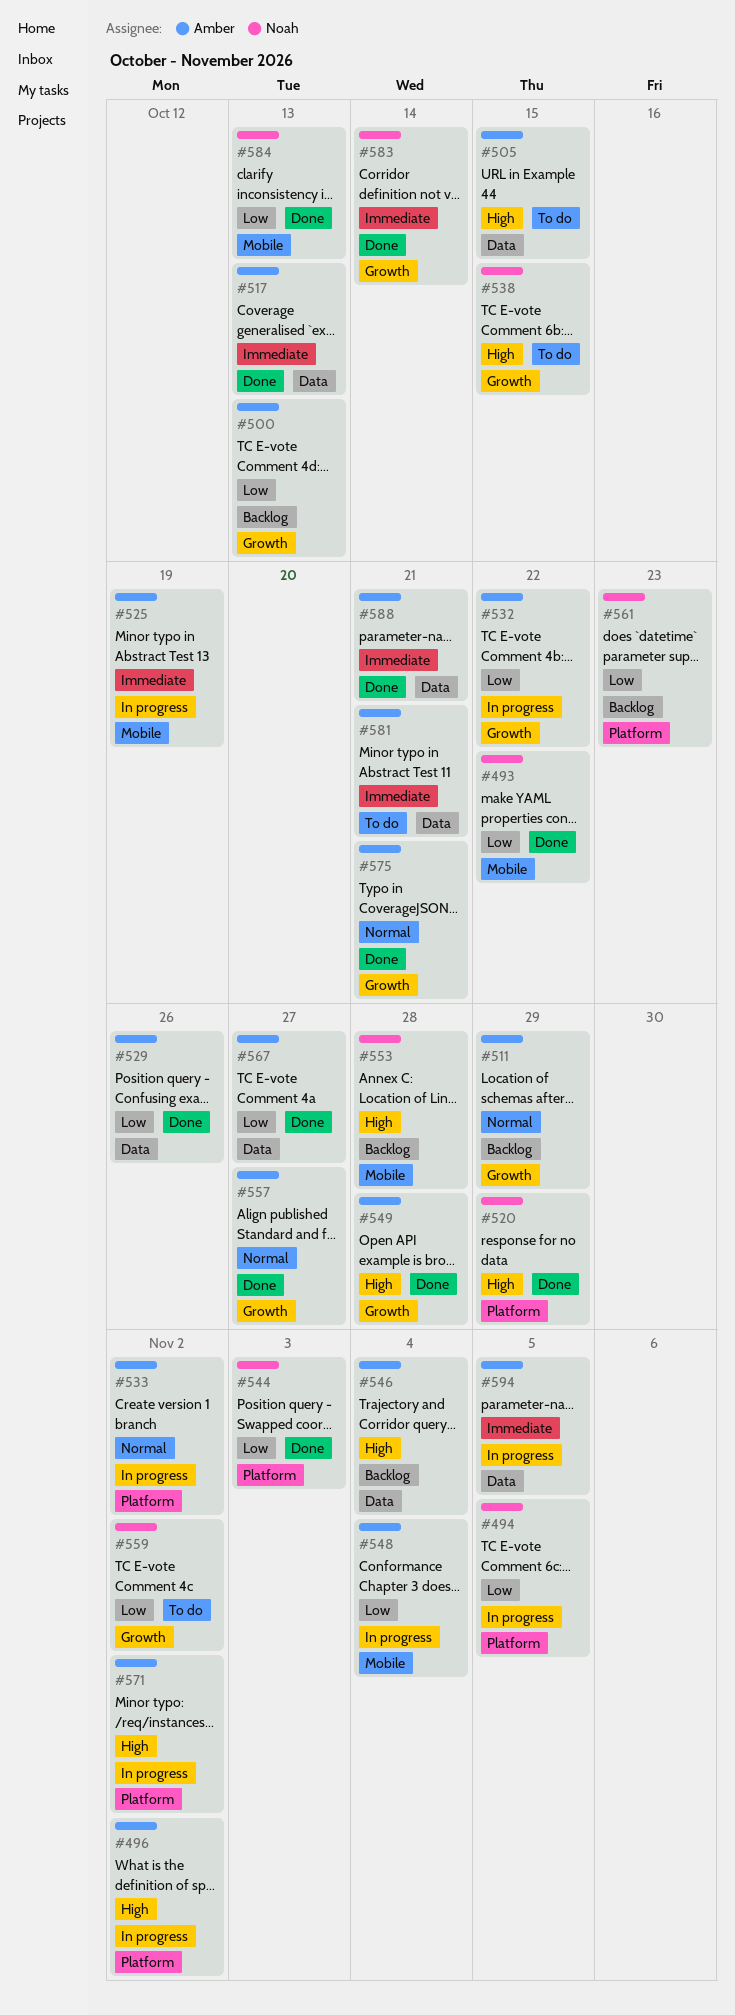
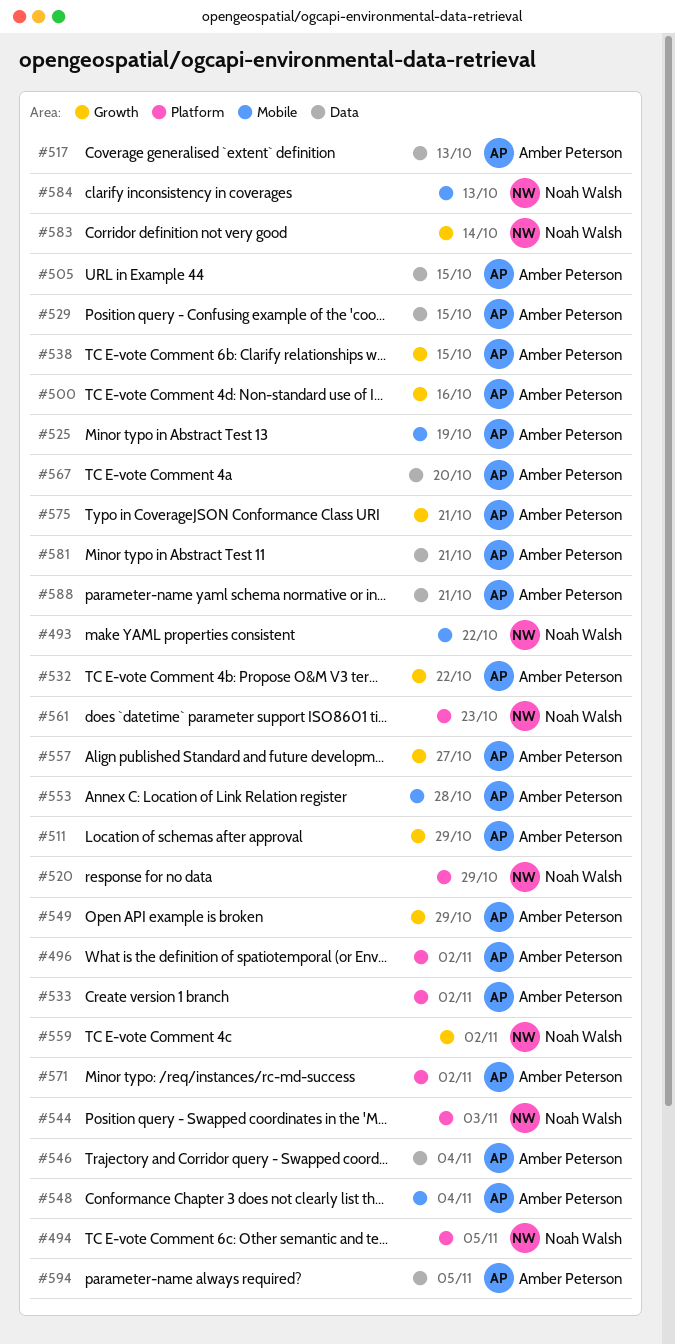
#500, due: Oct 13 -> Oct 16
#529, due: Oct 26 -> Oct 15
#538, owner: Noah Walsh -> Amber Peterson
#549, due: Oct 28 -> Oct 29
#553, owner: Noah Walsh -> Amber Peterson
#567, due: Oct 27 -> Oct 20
-------------------------
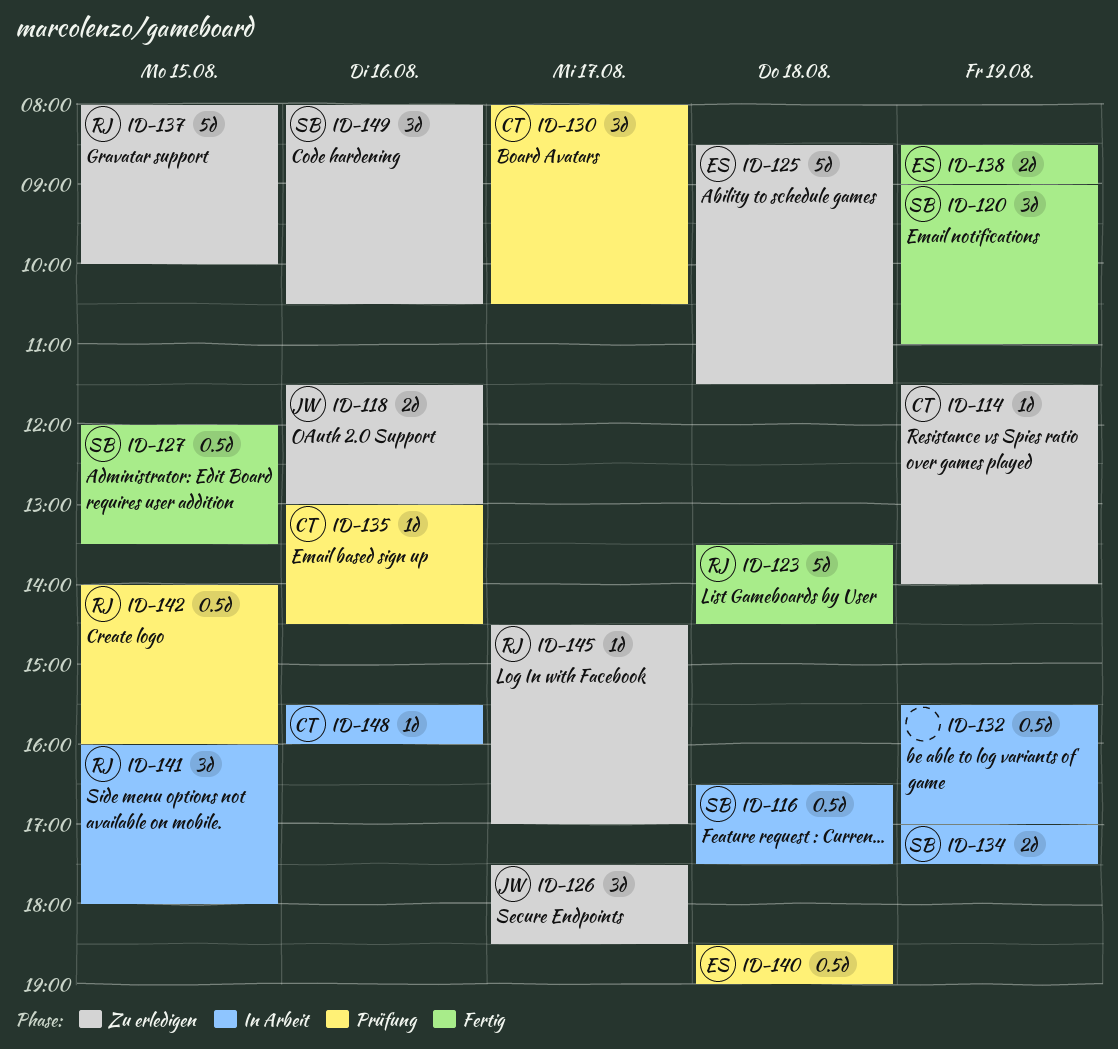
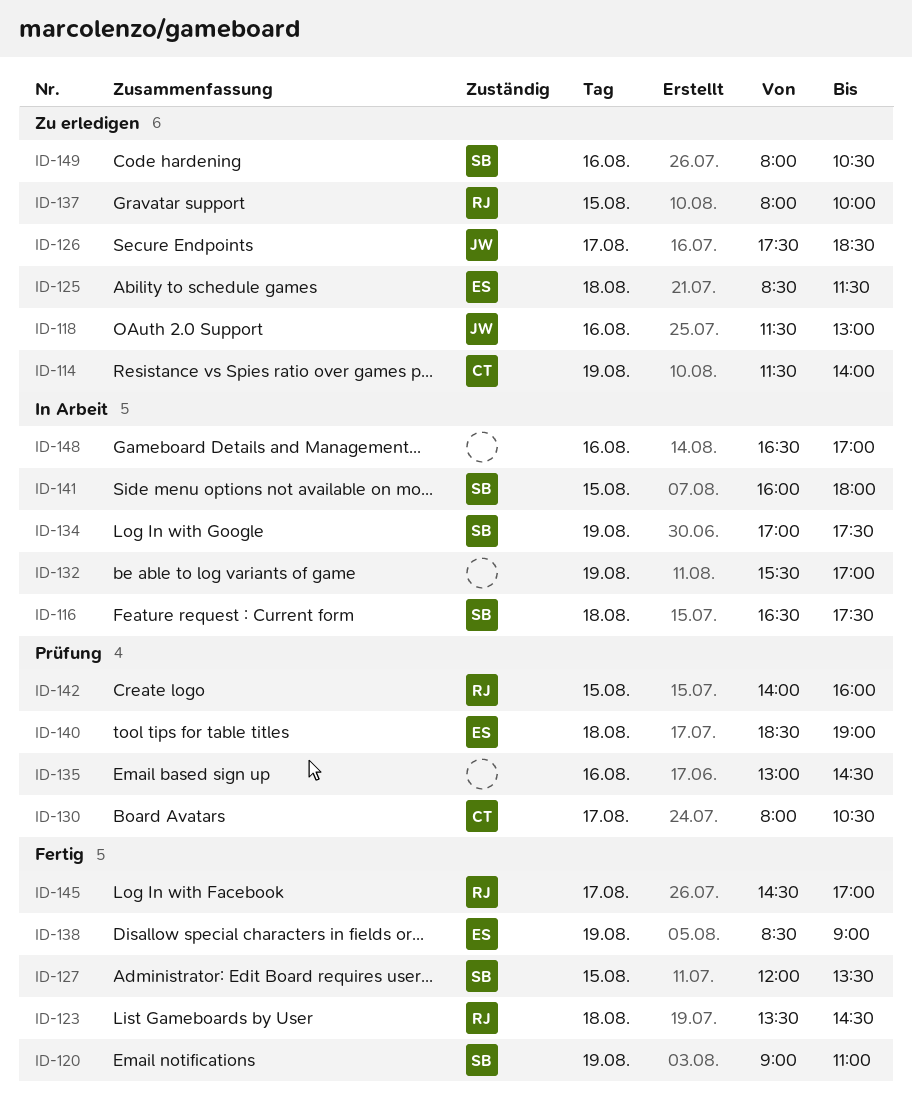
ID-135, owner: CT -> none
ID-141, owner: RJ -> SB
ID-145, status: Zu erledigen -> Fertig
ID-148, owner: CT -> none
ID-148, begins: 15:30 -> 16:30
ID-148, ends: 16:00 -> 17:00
-------------------------
## What to work on
Given the records above, reproduce precisely and only the lines between the line holding "#500, due: Oct 13 -> Oct 16" and the line holding "#567, due: Oct 27 -> Oct 20", inclusive.

## Written response
#500, due: Oct 13 -> Oct 16
#529, due: Oct 26 -> Oct 15
#538, owner: Noah Walsh -> Amber Peterson
#549, due: Oct 28 -> Oct 29
#553, owner: Noah Walsh -> Amber Peterson
#567, due: Oct 27 -> Oct 20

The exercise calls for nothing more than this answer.